REQUEST
Return every line of the items below that contains the word "slice".

-- RECORDED DATA follows --

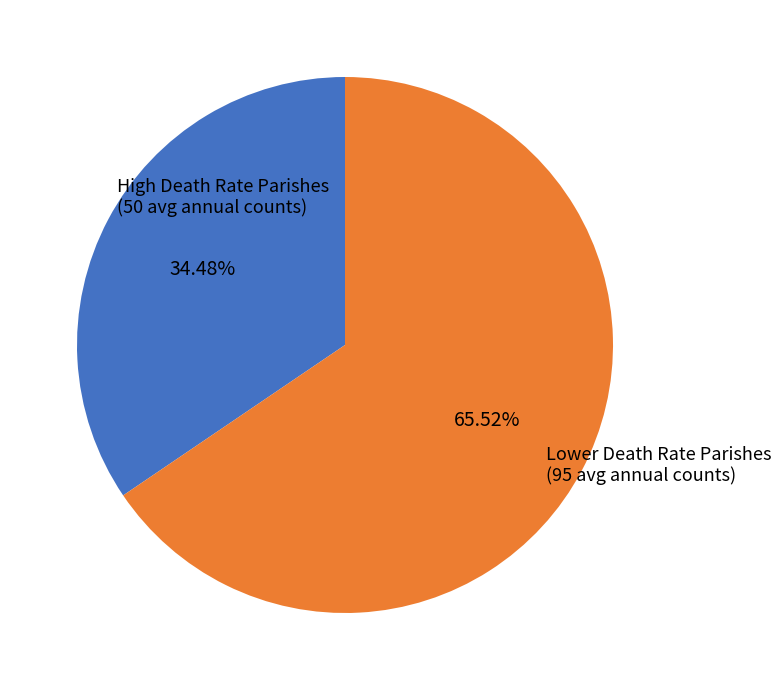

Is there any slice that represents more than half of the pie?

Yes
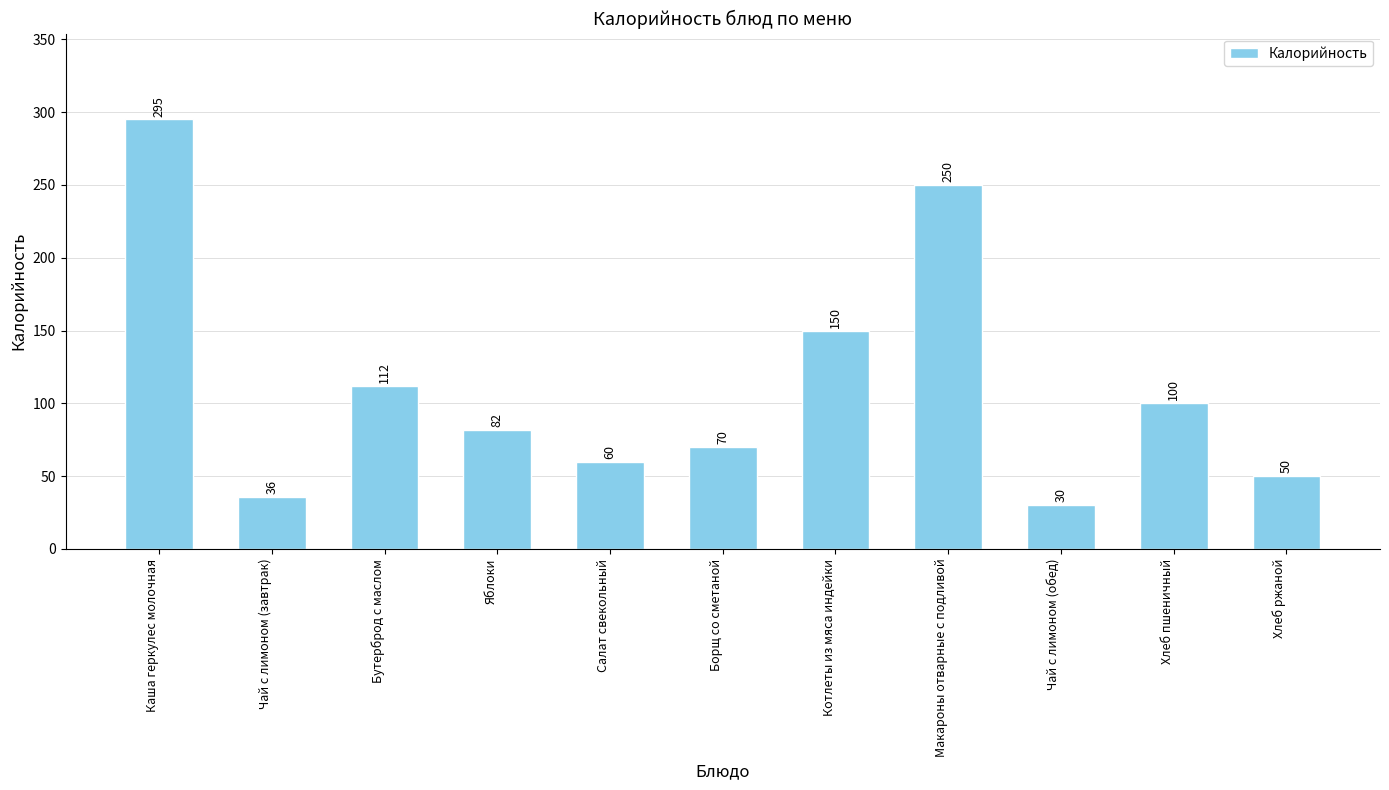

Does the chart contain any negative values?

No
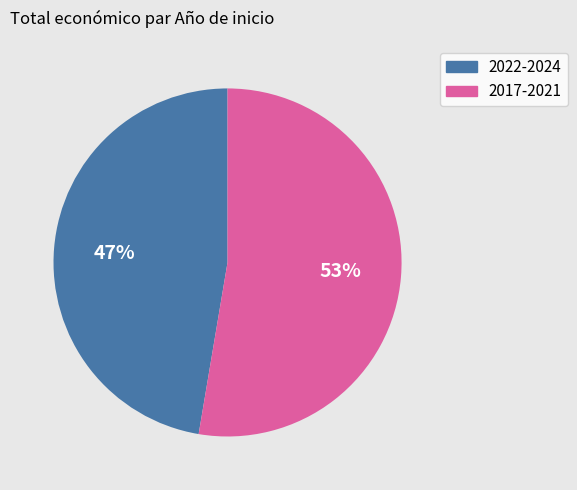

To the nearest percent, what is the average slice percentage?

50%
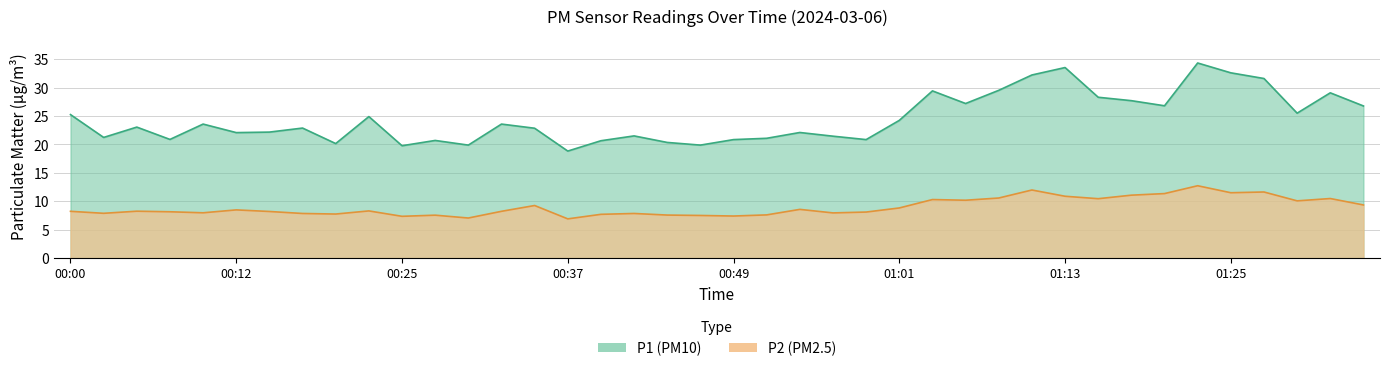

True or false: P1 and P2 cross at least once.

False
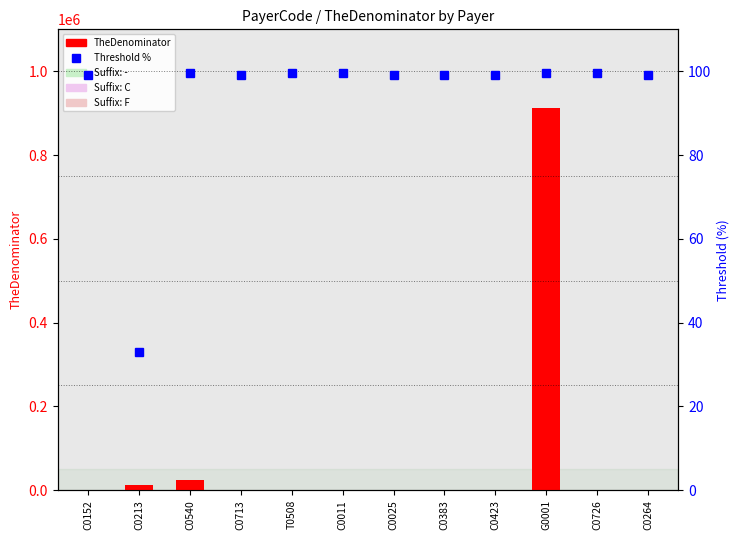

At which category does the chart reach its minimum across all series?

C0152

-- RECORDED DATA concluded --

SOLUTION FOR THIS EXERCISE
Is there any slice that represents more than half of the pie?
To the nearest percent, what is the average slice percentage?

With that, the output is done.